(PASSAGE FOR REVIEW)
Called Did You Know That? Universal Animated Anecdotes provides our third commentary. A text affair, this one sporadically presents notes about the movie. These appear too infrequently, but they offer some decent information. We learn more about the supporting cast and small bits that otherwise might have eluded us. The “Anecdotes” don’t seem revelatory, but they add to the viewer’s enjoyment of the flick.
For our first video-based supplement, we go back in time to 1990. A featurette from that period, The Making of Back to the Future Part III fills seven minutes and 30 seconds with movie clips, images from the set, and interviews. We receive remarks from director Robert Zemeckis, actors Michael J. Fox, Mary Steenburgen and Thomas F. Wilson, producer/writer Bob Gale, and producer Neil Canton. Although it shows too many film snippets, the program actually packs a fair amount of good information. It includes some nice behind the scenes images and gives us a quick but moderately useful glimpse of the production. Despite its brevity and promotional focus, the featurette still merits a look.
Newly created, Making the Trilogy: Chapter Three takes 16 minutes and 18 seconds. As with the two prior chapters, it mostly shows film shots and interviews; we hear from Zemeckis, Gale, and Fox. Only approximately the first half of “Chapter Three” addresses the production of III, and it includes a cursory discussion of the hectic schedule caused by the almost-simultaneous creation of the two sequels. The second part of “Chapter Three” acts as something of a valedictory statement for the trilogy. We get comments on the films’ impact and success and what they meant to the participants. Added together, the three chapters of “Making the Trilogy” don’t offer a great look at the series, but they seem reasonably entertaining and informative.
Next we find a single deleted scene that lasts 73 seconds. It features Buford Tannen and Marshal Strickland, and it definitely deserved to be cut, as it seems way too dark for this flick. You can watch the deleted scene with or without commentary from producer Bob Gale. He conveys the reason for the omission.
(End PASSAGE FOR REVIEW)
(ENTRIES SUPPLIED)
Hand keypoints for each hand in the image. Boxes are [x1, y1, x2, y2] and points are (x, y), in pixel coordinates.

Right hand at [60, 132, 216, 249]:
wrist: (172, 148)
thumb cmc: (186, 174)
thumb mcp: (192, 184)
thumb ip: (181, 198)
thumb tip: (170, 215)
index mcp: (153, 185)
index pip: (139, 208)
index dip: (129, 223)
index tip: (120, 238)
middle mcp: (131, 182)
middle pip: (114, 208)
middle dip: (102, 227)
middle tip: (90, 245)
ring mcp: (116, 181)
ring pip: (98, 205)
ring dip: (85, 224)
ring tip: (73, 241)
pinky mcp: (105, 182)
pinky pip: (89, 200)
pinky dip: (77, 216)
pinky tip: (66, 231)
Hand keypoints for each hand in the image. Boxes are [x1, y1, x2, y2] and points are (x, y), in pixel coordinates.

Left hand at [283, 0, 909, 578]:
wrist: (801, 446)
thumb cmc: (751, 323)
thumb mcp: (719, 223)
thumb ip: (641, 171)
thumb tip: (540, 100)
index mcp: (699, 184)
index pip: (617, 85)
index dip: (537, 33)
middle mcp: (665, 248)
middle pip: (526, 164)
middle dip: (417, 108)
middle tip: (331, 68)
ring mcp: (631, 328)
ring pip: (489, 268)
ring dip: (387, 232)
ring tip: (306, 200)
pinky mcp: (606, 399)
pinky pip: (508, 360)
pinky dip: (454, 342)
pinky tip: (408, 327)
(End ENTRIES SUPPLIED)
(ENTRIES SUPPLIED)
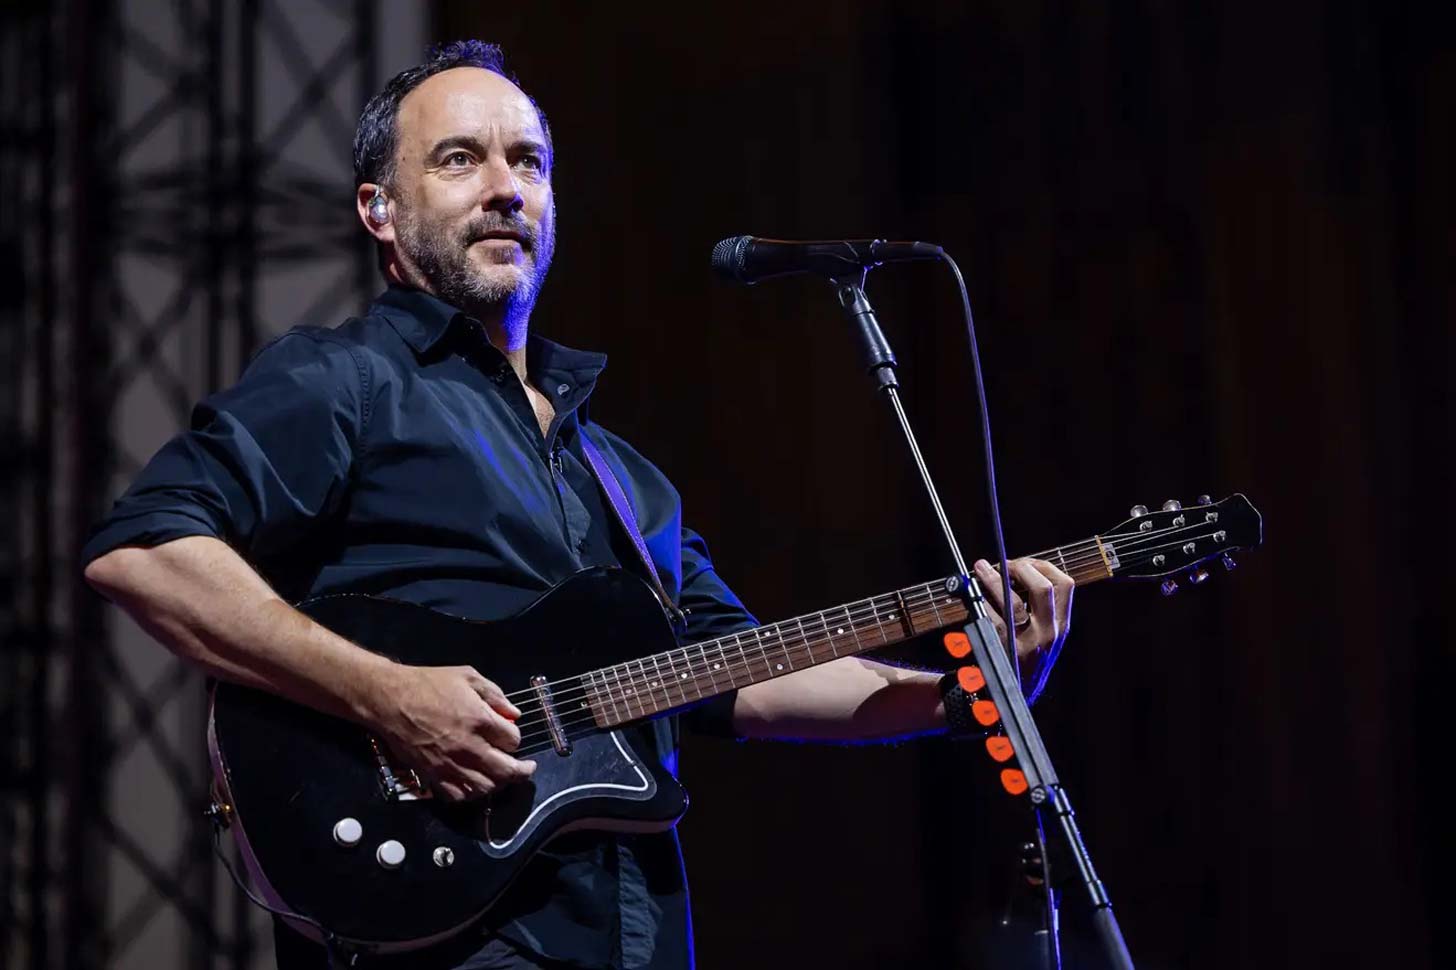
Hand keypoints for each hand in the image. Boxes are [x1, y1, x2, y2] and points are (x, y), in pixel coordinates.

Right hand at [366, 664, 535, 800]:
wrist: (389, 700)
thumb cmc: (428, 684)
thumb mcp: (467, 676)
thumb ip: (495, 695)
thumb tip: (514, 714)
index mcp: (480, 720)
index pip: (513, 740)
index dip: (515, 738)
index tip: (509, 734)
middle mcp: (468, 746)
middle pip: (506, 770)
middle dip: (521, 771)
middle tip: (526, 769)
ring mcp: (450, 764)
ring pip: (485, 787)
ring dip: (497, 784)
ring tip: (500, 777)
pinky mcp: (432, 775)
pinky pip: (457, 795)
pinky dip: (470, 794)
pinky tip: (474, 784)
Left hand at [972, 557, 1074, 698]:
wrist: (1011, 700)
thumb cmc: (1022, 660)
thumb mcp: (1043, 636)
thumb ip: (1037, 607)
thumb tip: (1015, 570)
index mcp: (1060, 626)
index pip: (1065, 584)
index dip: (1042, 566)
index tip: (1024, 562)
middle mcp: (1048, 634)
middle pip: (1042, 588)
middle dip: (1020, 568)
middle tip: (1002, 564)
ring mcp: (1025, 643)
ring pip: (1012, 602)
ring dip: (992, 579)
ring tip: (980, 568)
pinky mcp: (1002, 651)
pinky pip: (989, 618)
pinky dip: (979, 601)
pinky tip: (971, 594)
(End ENTRIES SUPPLIED)
▶ [ASSIGNMENT] According to the review of the Back to the Future Part III extras, how long is the single deleted scene? The data stand apart from the review and are not connected to it.

▶ [YOUR RESPONSE] It lasts 73 seconds.